Die Wut der weißen Männer

„A black women stole my job“ lautete vor vielen Jahren der Titel einer Oprah Winfrey Show, in der weiße Männer ihre Empörung darüber zum Ausdruck brachten, dass eine schwarze Mitbewerberin die Stelle erhielt, auf die sie sich beworben hatten. Der New Yorker Soziologe Michael Kimmel war ebenfalls Gast dieser Sendung und fragte die Betroffenen, wie sie zu der Annahme gelangten, es sei ihr Job gewesen. Eine befriedigende Antwort schient er nicht erhalten zu haben.

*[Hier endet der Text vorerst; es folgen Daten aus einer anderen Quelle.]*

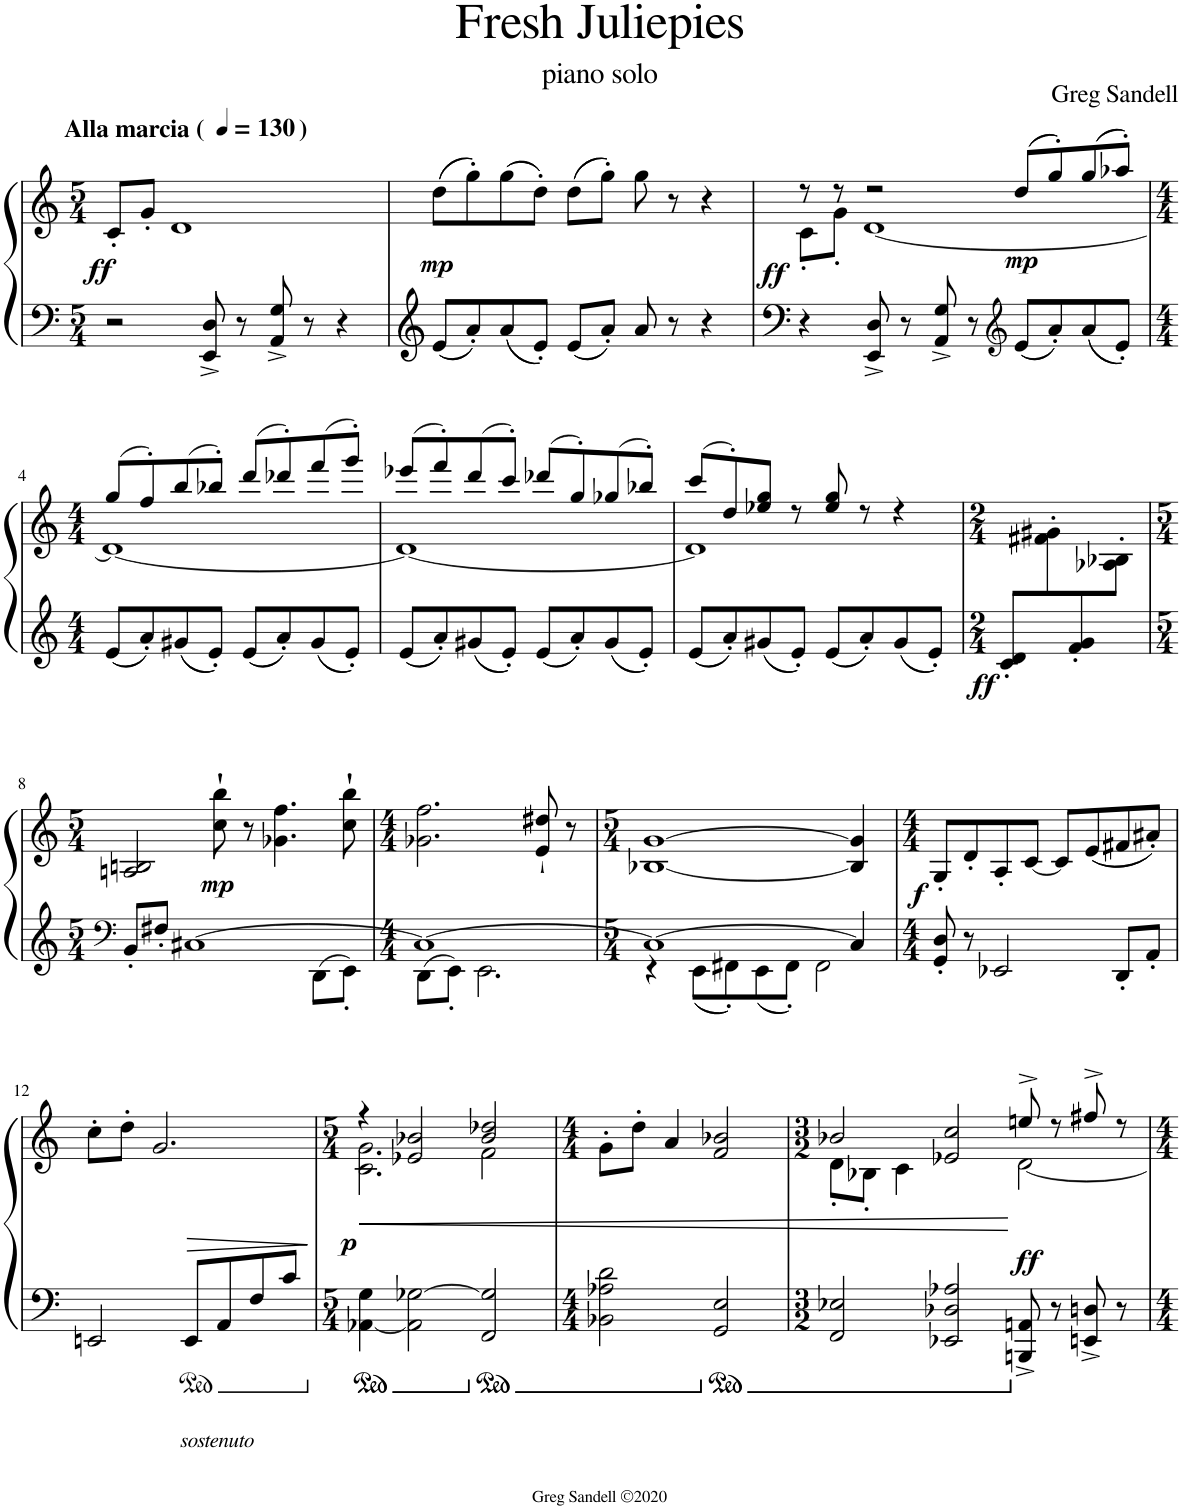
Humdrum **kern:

**kern	**kern	**dynam
*part1	*part1	*part1
*staff2	*staff1	*staff1/2
*I"Piano	*	*
*I'Pno.	*	*
*clefF4	*clefG2	*
*k[]	*k[]	*
*M5/4	*M5/4	*
*MM130	*MM130	*
=1	=1	=1
!	!LO:TX:a:B:t=Alla marcia (               )	!
!	!	!LO:DY:a=2
2r	8c'/L	ff
.	8g'/J	.
.	1d	.
8EE/^ 8D/^	.	.
8r	.	.
8AA/^ 8G/^	.	.
8r	.	.
4r	.	.
=2	=2	=2
!	!	!LO:DY:a=2
8e/L	((8dd\L	mp
8a'/	8gg'\))	.
8a/	((8gg\	.
8e'/J	8dd'\J))	.
8e/L	((8dd\L	.
8a'/J	8gg'\J))	.
8a/	8gg\	.
8r	8r	.
4r	4r	.
=3	=3	=3
*^	*^	*
!	!	!	!	!LO:DY:b
4r	4ryy	8r	8c'\L	ff
.	.	8r	8g'\J	.
8EE/^ 8D/^	4ryy	2r	[1d	.
8r	.	.	.	.
8AA/^ 8G/^	4ryy	.	.	.
8r	.	.	.	.
*clefG2	*	*	*	*
!	!	!	!	!LO:DY:a=2
8e/L	2ryy	((8dd/L	.	mp
8a'/	.	8gg'/))	.	.
8a/	.	((8gg/	.	.
8e'/J	.	8aa-X'/J))	.	.
!!LO:LB:g=z	!!
=4	=4	=4	=4	=4
*M4/4	*	*M4/4	*	*
8e/L	1ryy	(8gg/L	1d_	.
8a'/	.	8ff'>/)	.	.
8g#X/	.	(8bb/	.	.
8e'/J	.	8bb-X'>/J)	.	.
8e/L	.	(8ddd/L	.	.
8a'/	.	8ddd-X'>/)	.	.
8g#/	.	(8fff/	.	.
8e'/J	.	8ggg'>/J)	.	.
=5	=5	=5	=5	=5
8e/L	1ryy	(8eee-X/L	1d_	.
8a'/	.	8fff'/)	.	.
8g#X/	.	(8ddd/	.	.
8e'/J	.	8ccc'/J)	.	.
8e/L	.	(8ddd-X/L	.	.
8a'/	.	8gg'/)	.	.
8g#/	.	(8gg-X/	.	.
8e'/J	.	8bb-X'/J)	.	.
=6	=6	=6	=6	=6
8e/L	1ryy	(8ccc/L	1d]	.
8a'/	.	8dd'/)	.	.
8g#X/	.	8ee-X/ 8gg/J	.	.
8e'/J	.	8r	.	.
8e/L	.	8ee-/ 8gg/	.	.
8a'/	.	8r	.	.
8g#/	.	4r	.	.
8e'/J	.	.	.	.
*v	*v	*	*	*
=7	=7	=7	=7
*M2/4	*M2/4	*	*
!	!	!	!LO:DY:b=2
8c/' 8d/'L	2ryy	8ryy	ff
8ryy	.	8f#X\' 8g#X\'	.
8f/' 8g/'	.	8ryy	.
8ryy	.	8A-X\' 8B-X\'J	.
*	*v	*v	*
!!LO:LB:g=z
=8	=8	=8
*clefF4	*	*
*M5/4	*M5/4	*
*^	*	*
8BB'/L	1ryy	2An/ 2Bn/	.
8F#X'/J	.	.	.
[1C#X	.	.	.
!	!	!	!LO:DY:b
.	.	8cc\` 8bb\`	mp
.	.	8r	.
.	.	4.g-X\ 4.ff\	.
.	8DD\L	.	.
.	8EE'\J	8cc\` 8bb\`	.
=9	=9	=9	=9
*M4/4	*	*M4/4	*
1C#_	8DD\L	2.g-X\ 2.ff\	.
.	8EE'\J	.	.
.	2.EE\	.	.
.	.	8e/` 8dd#X/`	.
.	.	8r	.
=10	=10	=10	=10
*M5/4	*	*M5/4	*
1C#_	4r	[1B-X [1g	.
.	8EE\L	.	.
.	8FF#X'\	.	.
.	8EE\	.	.
.	8FF#'\J	.	.
.	2FF#\	.	.
4C#/]	.	4B-/] 4g/]	.
*v	*v	*	*
=11	=11	=11
*M4/4	*M4/4	*
!	!	!LO:DY:a=2
8GG/' 8D/'	8G'/L	f
8r	8d'/	.
2EE-X/	8A'/	.
.	[8c/J	.
.	8c/L]	.
.	((8e/	.
8DD'/L	8f#X/	.
8AA'/J	8a#X'/J))	.
!!LO:LB:g=z
=12	=12	=12
2EEn/	8cc'\L	.
.	8dd'\J	.
.	2.g/	.
!LO:TX:b:i:t=sostenuto	!	!
8EE/L	.	.
8AA/	.	.
8F/	.	.
8c/J	.	.
=13	=13	=13
*M5/4	*M5/4	*
!	!	!LO:HP:b
*	*^	*
!	!	!	!LO:DY:n=1:a=2
[4AA-X\ 4G\	4r	2.c\ 2.g\	< p
2AA-\] [2G-X\	2e-X/ 2b-X/	.	.
2FF/ 2G-/]	2b-/ 2dd-X/	2f\	.
=14	=14	=14	=14
*M4/4	*M4/4	*	*
*	*ped	*	*
2BB-X\ 2A-X\ 2d\	8g'\L	1ryy	.
.	8dd'\J	.	.
.	4a/	.	.
*Xped	*	*	*
2GG/ 2E/	2f/ 2b-X/	.	.
=15	=15	=15	=15
*M3/2	*M3/2	*	*
*	*ped	*	*
2FF/ 2E-X/	2b-X/	8d'\L	.
.	.	8B-X'\J	.
.	.	4c\	.
2EE-X/ 2D-X/ 2A-X/	2e-X/ 2cc/	2ryy	.
*Xped	*	*	*
!	!	!	!LO:DY:n=1:a=2
8BBBn/^ 8AAn/^	8een^/	[2d\	[ ff
8r	8r	.	.
8EEn/^ 8Dn/^	8ff#X^/	.	.
8r	8r	.	.
*	*v	*v	*
=	=	=
*-	*-	*-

In seinem Buch „Angry White Men“, das er vergangenen Dienstag in Berlin vorstellte, geht Michael Kimmel also der Frage auf den Grund, woher die Wut der (weißen) Männer kommt. Zu Beginn seines Vortrages in der Berliner Friedrich-Ebert-Stiftung berichtet er erneut von seiner Erfahrung in der besagten Talk Show und wirft die Frage in den Raum, warum der Titel nicht „A Black woman got the job“ lautete. Das Wort „mein“ impliziert, dass die Herren den Job entweder schon hatten oder ein Recht darauf haben, ihn zu bekommen. Beides ist natürlich nicht der Fall. Und es lässt auch vermuten, dass die „Bestohlenen“ der Frau nicht zutrauen, gleichermaßen für die Stelle qualifiziert zu sein. Welche Seite wird nun tatsächlich diskriminiert?

Die Männer fühlen sich ungerecht behandelt und sind verärgert darüber. Oder wütend. Zu recht, wenn ihnen tatsächlich Ungerechtigkeit widerfahren ist. Aber in vielen Fällen ist es nur die Angst vor einer drohenden Ungerechtigkeit. Davor dass die Gleichstellung der Geschlechter keine Gleichstellung sondern eine Bevorzugung der Frau sein werden könnte. Denn dass Frauen heutzutage studieren, Karriere in großen Unternehmen machen oder ihre eigenen Firmen gründen und in vielen Fällen genauso gut oder besser für einen bestimmten Job geeignet sind, ist ja noch keine Ungerechtigkeit an sich.

Was passiert, wenn man den Männern ihre Männlichkeit raubt?

Kimmel erklärt das Wutgefühl mit dem Verlust von Männlichkeit. Die Männer haben das Gefühl in einer feminisierten Gesellschaft zu leben, in der ihnen ihr größtes Gut – die Maskulinität – entrissen wird und jemandem gegeben wird, der es nicht verdient. Dazu gehören dem Soziologieprofessor zufolge nicht nur die Frauen. Die Wut richtet sich auch gegen Einwanderer und Schwule und nimmt rassistische Ausmaße an. Um ihre Männlichkeit zurück zu erobern bilden sich in den USA – und auch in der restlichen westlichen Welt – immer mehr Männerorganisationen, die das Bild des Benachteiligungsszenarios ausschmücken und damit die Wut ihrer Geschlechtsgenossen schüren.

Dabei ist der Gleichstellungsprozess etwas, das beiden Geschlechtern zugute kommt. Die Frage ist also, wie die Herren in diese Entwicklung einbezogen werden können – und zwar so, dass sie sich wohlfühlen und erkennen, dass es auch zu ihrem Vorteil ist. Denn wenn sich die Frauen am Einkommen beteiligen, haben die Männer mehr Zeit für die Familie und können sich um ihre Gesundheit kümmern. So funktioniert Gleichberechtigung in beide Richtungen.